▶ _Tareas del ejercicio_
- a) Indique si cada afirmación concuerda con el fragmento sobre el bar, respondiendo sí o no y citando literalmente las palabras del texto que lo deciden: (i) los clientes del bar solo discutían de política; (ii) las disputas entre los contertulios se resolvían por el volumen con que cada uno defendía su postura; (iii) la radio transmitía las noticias con la llegada de cada hora en punto.
- b) Escriba la continuación del fragmento sobre el bar familiar a partir de su última oración.

▶ _Fragmento proporcionado_

Cuando en plena pandemia Donald Trump sugirió tratar el coronavirus inyectándose desinfectante y luz solar, me acordé de toda la fauna que conocí en el bar que mis padres tuvieron y donde me crie. Allí, como el expresidente de los EE.UU., los clientes sabían de todo, algo que, a mí, muchacho observador donde los hubiera, me fascinaba. Daba igual el tema sobre el que se hablara –política, medicina, deporte, física cuántica, toros, la cría del ocelote en cautiverio, ...–, rápidamente alguno de los parroquianos sentaba cátedra y afirmaba, con el consenso del resto, cómo se debían hacer las cosas y cuánta inutilidad había en todas las áreas de la existencia por parte de los especialistas que lo gestionaban, gente inepta, a ojos de estos sabios arbitristas de salón.
De vez en cuando, surgía algún intercambio de pareceres entre los contertulios, opiniones enfrentadas que, lejos de mostrar altura dialéctica, se zanjaba por el nivel de decibelios con el que cada uno defendía su postura, griterío que crecía al compás de otra cerveza, vino o whisky, que ahí sí que no había pensamiento único, y que, en alguna ocasión, propició enfados eternos de barrio, de esos que pasan de generación en generación y que justificaban el origen de por qué ciertos clanes dejaban de tratarse.
Desde que mi padre abría, como perrillos empapados en busca del calor de una toalla, se iban acodando en la barra, mientras la radio, exacta con la llegada de cada hora en punto, iba comunicando las noticias del día. Esos cinco minutos eran el pistoletazo de salida mediante el cual se iniciaba el ritual del comentario en voz alta, negando y corrigiendo lo que el locutor decía si no se estaba de acuerdo, haciendo aspavientos y dirigiéndose directamente al aparato para exhibir, con gesto de desprecio, sus fórmulas infalibles para solucionarlo todo.

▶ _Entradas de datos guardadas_
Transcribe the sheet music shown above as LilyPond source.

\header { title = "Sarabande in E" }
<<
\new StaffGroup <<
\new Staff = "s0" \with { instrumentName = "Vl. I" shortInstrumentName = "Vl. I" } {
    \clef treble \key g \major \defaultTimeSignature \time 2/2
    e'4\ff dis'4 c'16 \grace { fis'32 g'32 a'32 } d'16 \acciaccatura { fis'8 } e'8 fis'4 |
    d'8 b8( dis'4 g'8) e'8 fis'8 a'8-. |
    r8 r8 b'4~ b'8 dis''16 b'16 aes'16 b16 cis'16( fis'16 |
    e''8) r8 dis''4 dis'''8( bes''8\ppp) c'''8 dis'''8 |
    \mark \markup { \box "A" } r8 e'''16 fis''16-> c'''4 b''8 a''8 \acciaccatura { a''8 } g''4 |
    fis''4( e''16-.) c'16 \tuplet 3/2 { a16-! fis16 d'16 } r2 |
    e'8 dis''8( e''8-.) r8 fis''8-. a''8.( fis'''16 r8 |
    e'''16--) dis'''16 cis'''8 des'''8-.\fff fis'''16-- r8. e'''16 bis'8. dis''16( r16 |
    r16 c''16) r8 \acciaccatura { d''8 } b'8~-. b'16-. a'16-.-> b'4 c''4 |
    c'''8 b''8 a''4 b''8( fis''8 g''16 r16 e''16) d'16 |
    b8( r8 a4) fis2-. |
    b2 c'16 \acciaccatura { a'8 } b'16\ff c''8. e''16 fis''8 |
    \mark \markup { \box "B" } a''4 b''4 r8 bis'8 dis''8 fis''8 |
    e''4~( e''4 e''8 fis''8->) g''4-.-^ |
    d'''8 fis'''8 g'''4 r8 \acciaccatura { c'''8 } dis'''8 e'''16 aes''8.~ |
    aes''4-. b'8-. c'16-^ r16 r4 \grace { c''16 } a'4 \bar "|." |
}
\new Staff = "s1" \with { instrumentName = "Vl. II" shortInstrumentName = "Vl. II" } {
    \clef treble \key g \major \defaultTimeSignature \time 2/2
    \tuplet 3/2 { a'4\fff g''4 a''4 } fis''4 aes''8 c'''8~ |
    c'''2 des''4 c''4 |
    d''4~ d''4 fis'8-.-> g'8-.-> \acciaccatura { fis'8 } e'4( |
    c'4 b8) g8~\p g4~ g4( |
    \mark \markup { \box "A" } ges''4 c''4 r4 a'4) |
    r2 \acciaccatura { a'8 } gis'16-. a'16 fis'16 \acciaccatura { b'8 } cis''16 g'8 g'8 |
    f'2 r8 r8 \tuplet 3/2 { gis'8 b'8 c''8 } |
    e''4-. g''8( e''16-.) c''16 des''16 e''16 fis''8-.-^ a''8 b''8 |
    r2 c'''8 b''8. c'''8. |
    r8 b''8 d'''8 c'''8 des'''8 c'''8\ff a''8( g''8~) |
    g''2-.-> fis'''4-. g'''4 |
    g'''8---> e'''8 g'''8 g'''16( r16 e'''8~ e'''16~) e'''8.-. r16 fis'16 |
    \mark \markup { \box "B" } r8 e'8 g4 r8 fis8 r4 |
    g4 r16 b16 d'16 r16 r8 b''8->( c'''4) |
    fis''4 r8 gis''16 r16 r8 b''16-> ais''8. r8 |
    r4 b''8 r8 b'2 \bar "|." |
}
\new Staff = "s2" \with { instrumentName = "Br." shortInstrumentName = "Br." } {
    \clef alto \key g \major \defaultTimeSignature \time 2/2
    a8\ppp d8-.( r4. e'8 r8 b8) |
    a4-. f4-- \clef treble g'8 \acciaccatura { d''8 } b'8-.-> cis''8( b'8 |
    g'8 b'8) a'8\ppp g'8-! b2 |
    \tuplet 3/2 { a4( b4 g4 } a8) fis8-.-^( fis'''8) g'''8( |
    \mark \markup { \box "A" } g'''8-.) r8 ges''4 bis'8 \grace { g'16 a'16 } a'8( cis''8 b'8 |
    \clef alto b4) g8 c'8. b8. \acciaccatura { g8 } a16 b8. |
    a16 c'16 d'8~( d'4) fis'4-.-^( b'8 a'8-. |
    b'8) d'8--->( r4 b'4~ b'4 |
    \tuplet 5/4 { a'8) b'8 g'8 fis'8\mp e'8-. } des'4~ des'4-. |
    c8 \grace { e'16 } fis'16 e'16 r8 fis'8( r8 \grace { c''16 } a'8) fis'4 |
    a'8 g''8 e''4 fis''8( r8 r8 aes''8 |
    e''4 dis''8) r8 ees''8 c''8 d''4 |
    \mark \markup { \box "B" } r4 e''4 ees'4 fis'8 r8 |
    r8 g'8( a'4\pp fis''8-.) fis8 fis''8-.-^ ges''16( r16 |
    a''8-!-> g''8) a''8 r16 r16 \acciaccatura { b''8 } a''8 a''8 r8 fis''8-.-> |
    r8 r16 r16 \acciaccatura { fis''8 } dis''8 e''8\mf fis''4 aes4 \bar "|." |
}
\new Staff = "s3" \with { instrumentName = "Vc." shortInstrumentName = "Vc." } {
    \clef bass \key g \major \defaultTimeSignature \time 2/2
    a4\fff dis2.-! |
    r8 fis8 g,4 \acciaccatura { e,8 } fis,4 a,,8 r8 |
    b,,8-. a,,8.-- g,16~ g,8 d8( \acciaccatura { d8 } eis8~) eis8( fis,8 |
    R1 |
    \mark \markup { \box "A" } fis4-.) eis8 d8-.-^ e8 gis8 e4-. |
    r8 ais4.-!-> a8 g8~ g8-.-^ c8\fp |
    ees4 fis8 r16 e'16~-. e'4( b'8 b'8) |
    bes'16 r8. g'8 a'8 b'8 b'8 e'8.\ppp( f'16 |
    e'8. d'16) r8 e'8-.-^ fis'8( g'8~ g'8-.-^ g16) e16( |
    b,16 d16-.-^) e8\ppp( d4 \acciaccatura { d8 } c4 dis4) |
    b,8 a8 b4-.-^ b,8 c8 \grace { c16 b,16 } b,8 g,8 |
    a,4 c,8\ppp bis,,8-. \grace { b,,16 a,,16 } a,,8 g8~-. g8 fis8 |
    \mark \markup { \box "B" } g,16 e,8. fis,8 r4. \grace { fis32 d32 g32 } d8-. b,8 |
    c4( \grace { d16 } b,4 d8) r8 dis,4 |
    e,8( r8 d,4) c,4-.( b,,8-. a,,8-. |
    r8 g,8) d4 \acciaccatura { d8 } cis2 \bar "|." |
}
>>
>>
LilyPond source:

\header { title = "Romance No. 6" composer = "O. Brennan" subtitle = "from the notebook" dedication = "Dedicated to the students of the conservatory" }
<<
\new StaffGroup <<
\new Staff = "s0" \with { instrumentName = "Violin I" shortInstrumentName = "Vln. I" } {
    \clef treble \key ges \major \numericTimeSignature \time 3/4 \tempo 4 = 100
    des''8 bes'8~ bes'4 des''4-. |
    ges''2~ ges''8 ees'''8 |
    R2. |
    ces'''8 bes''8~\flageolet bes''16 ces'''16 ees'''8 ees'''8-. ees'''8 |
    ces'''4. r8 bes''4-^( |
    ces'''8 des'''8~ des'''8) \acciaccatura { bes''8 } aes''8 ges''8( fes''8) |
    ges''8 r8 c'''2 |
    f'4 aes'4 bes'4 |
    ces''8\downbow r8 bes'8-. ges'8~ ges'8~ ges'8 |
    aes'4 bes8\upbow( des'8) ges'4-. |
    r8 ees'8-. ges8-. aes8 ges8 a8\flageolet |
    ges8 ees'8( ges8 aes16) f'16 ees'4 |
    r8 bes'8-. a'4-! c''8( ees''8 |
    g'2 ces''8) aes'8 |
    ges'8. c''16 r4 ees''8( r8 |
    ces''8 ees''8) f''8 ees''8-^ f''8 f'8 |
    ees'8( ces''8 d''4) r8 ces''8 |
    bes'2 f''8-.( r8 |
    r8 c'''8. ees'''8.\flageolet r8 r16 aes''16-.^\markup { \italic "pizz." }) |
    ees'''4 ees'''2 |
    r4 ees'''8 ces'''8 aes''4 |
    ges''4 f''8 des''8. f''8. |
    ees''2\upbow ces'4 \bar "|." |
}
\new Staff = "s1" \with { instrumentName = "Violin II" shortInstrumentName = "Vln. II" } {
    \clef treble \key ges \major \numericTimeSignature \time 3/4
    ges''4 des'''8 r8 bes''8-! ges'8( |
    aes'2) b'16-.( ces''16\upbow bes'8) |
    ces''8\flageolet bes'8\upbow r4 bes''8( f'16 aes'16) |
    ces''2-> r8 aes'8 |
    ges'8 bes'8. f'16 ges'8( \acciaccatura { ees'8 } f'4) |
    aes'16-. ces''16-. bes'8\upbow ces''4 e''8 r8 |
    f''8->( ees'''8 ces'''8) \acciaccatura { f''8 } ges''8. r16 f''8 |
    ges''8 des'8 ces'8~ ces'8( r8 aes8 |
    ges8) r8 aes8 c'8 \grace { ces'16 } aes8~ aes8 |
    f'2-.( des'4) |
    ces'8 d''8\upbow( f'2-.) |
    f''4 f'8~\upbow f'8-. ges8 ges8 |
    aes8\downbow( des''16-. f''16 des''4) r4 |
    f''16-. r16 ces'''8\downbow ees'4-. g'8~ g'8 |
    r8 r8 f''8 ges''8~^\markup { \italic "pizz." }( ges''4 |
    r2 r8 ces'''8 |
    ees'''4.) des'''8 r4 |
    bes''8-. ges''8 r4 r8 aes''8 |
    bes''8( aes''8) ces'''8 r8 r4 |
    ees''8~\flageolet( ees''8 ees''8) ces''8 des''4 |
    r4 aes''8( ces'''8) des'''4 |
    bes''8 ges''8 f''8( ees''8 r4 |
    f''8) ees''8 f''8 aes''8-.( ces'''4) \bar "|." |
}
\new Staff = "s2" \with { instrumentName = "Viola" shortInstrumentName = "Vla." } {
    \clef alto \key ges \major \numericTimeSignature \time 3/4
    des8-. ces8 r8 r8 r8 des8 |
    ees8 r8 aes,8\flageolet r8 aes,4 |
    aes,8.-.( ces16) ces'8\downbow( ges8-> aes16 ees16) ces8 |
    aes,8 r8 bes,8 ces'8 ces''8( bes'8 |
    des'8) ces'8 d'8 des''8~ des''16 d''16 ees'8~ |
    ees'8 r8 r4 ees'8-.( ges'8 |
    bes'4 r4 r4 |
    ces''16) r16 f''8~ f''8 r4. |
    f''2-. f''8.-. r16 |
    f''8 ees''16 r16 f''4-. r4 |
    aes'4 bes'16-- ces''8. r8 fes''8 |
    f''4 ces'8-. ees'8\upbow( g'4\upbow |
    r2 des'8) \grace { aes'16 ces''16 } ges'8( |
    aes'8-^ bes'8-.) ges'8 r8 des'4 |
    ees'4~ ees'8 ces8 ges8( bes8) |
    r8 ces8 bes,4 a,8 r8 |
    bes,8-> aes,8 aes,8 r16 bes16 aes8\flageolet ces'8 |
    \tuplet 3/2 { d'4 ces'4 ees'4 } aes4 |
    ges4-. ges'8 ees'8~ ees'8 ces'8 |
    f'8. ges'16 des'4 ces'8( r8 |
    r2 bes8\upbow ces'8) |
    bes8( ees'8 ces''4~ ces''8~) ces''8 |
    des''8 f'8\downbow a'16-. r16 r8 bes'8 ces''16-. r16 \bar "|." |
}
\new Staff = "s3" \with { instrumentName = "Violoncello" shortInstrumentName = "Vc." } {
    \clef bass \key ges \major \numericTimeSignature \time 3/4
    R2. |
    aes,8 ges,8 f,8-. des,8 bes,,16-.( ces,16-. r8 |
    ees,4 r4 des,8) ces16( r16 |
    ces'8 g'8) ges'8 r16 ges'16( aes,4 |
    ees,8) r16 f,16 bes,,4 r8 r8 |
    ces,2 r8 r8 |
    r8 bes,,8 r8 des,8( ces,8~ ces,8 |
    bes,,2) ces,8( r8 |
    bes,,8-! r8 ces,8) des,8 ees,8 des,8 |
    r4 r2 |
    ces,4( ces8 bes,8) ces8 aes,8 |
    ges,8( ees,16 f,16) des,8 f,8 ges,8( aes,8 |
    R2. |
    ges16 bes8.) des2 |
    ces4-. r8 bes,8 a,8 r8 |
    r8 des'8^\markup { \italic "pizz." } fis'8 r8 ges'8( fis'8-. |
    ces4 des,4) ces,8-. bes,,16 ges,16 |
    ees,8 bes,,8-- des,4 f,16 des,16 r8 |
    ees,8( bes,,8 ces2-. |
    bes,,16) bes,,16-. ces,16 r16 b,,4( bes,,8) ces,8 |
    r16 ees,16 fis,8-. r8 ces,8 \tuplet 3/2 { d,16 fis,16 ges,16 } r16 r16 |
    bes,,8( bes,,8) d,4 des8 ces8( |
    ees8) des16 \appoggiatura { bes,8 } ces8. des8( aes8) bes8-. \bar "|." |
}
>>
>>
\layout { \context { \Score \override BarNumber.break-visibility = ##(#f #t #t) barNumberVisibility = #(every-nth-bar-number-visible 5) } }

▶ _Respuestas por tarea_
- a)
(i) No: «Daba igual el tema sobre el que se hablara».
(ii) Sí: «se zanjaba por el nivel de decibelios con el que cada uno defendía su postura».
(iii) Sí: «exacta con la llegada de cada hora en punto, iba comunicando las noticias del día».

- b)
Según fui creciendo y acumulando conocimiento, les vi las costuras, comprendiendo que aquellas personas, que eran incapaces de sostener sus propias vidas con algo de orden (todas tenían problemas con la familia, con el alcohol, con sus trabajos…), cuyo universo se desmoronaba, habían emprendido una huida hacia delante buscando culpables de la pésima gestión personal de su existencia, de ahí que mostrasen una seguridad propia del que no sabe realmente de lo que habla para opinar con arrogancia sobre todo.
Hoy se celebran las elecciones norteamericanas y Donald Trump es uno de los aspirantes. Antes del resultado, y tras haber asistido durante su campaña a un sinfín de nuevos y exitosos eslóganes falsos y populistas, vuelvo a pensar en ello, poniendo el foco esta vez en la perplejidad que me deja lo imperturbable de sus votantes, que, como los clientes del bar de mi padre, culpan al sistema de sus frustraciones y aceptan realidades tan rocambolescas como las sugeridas por el candidato republicano: lejía y sol.